Читаем К Лоле полностью

Ты знаешь, с чего началась моя повесть? Вовсе не с тех тарабарских извинений, которые ты прочла в первых строках, потому что их я придумал позже, когда уже имел представление о возможностях сложного соединения слов. Все началось с преодоления бессилия придать стремительным картинкам, проносящимся в моем мозгу, иную форму, переделать музыку чувств в созвучный рокот слов, ведь поиски более выразительных средств ни к чему меня не привели. Я не способен писать музыку, а идея иероглифов, выраженная русским языком в слове «кольцо», издревле не получила развития — дело в том, что патриархи письма стояли лицом на юго-запад. И вот, в итоге получилось нечто, топоток желаний.
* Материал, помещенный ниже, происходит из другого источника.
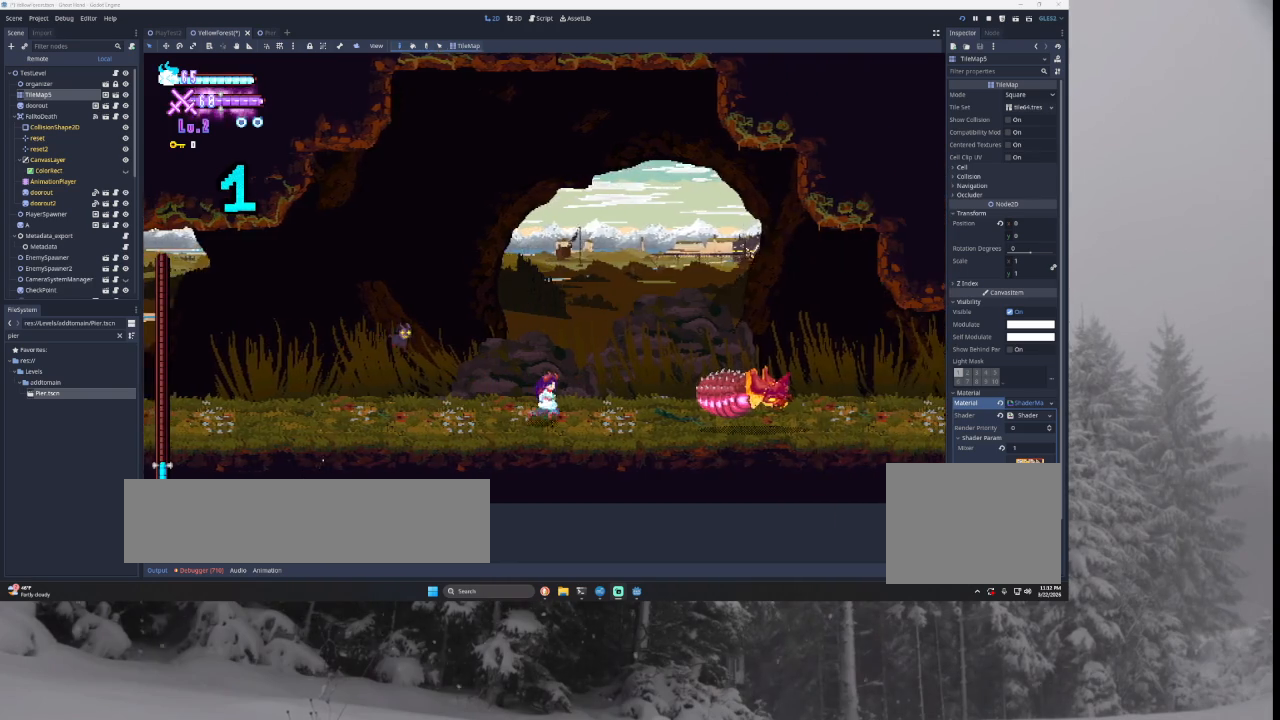
{"buttons": ["TRIANGLE"], "left_stick": "right", "right_stick": "center", "events": [[200, "TRIANGLE", "down"], [367, "TRIANGLE", "up"], [433, "TRIANGLE", "down"]]}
Легкие жесты образов привели в движение слово, чей грузный шаг и поныне заставляет меня сожалеть о тех оттенках переживаний, что не улеглись в строку, о тех призраках, что прожили недолго, отозвавшись пульсом в кончиках пальцев, оживив глаза и исчезнув бесследно, как призрак ветров — солнечный ветер.

Думаю, что меня осудят. За похоронную процессию слов, которая вскоре последует, за начало, зачем-то помещенное в конец, за храп из зала, за принятую логику событий. Чтобы следовать от разочарования к felicita, возможно, всю историю нужно читать с конца, а самое лучшее — растопить ею печь, если она есть поблизости. Однако, линуя в воображении четыре тысячи километров, я склоняюсь к другому решению: положить книгу в жесткий конверт и, прежде чем сделать автору харакири, в месяце рамазане отправить в Самарканд заказную бандероль. Марки можно не наклеивать, потому что за все уже заплачено — более чем приличной ценой.

Когда самолет сел, меня понесло дальше. Сколько-то дней спустя я перевернул страничку, а за ней — ничего.

Мои материалы окончились. Опять наступил этот месяц. События окольцованы им. Я сижу за колченогим столом из карельской древесины в убогой комнате с дикими зелеными обоями, полощу незаживающее горло теплой соленой водой и сплевываю в щель между широченными половицами. За окном всегда милые мне сосны и мокрый снег.

Меня так мотнуло по стране, что наручные часы потеряли порядок. Сошли с оси, поперхнулись заводом: днем стрелки стоят, а ночью идут в разные стороны — сначала врозь, а потом навстречу друг другу. Недавно пропала черепаха. Читатель обещал звонить и целую неделю ни гугу. Наверное, приколачивает звезды, и рот у него занят гвоздями, а в руках, перепачканных серебрянкой, он держит материал и молоток.

Живу под Кандалакшей, в районе падения останков космических кораблей. Местные — люди не без традиций: вон идет на кладбище человек, защищающийся от мокрого снега зонтом. Брата вижу редко, он вынужден ночевать на комбинате, пока не уедет делегация из Сендая. У них круглосуточные переговоры и походы к заливу на лед. Братовы жена с ребенком позавчера уехали в санаторий.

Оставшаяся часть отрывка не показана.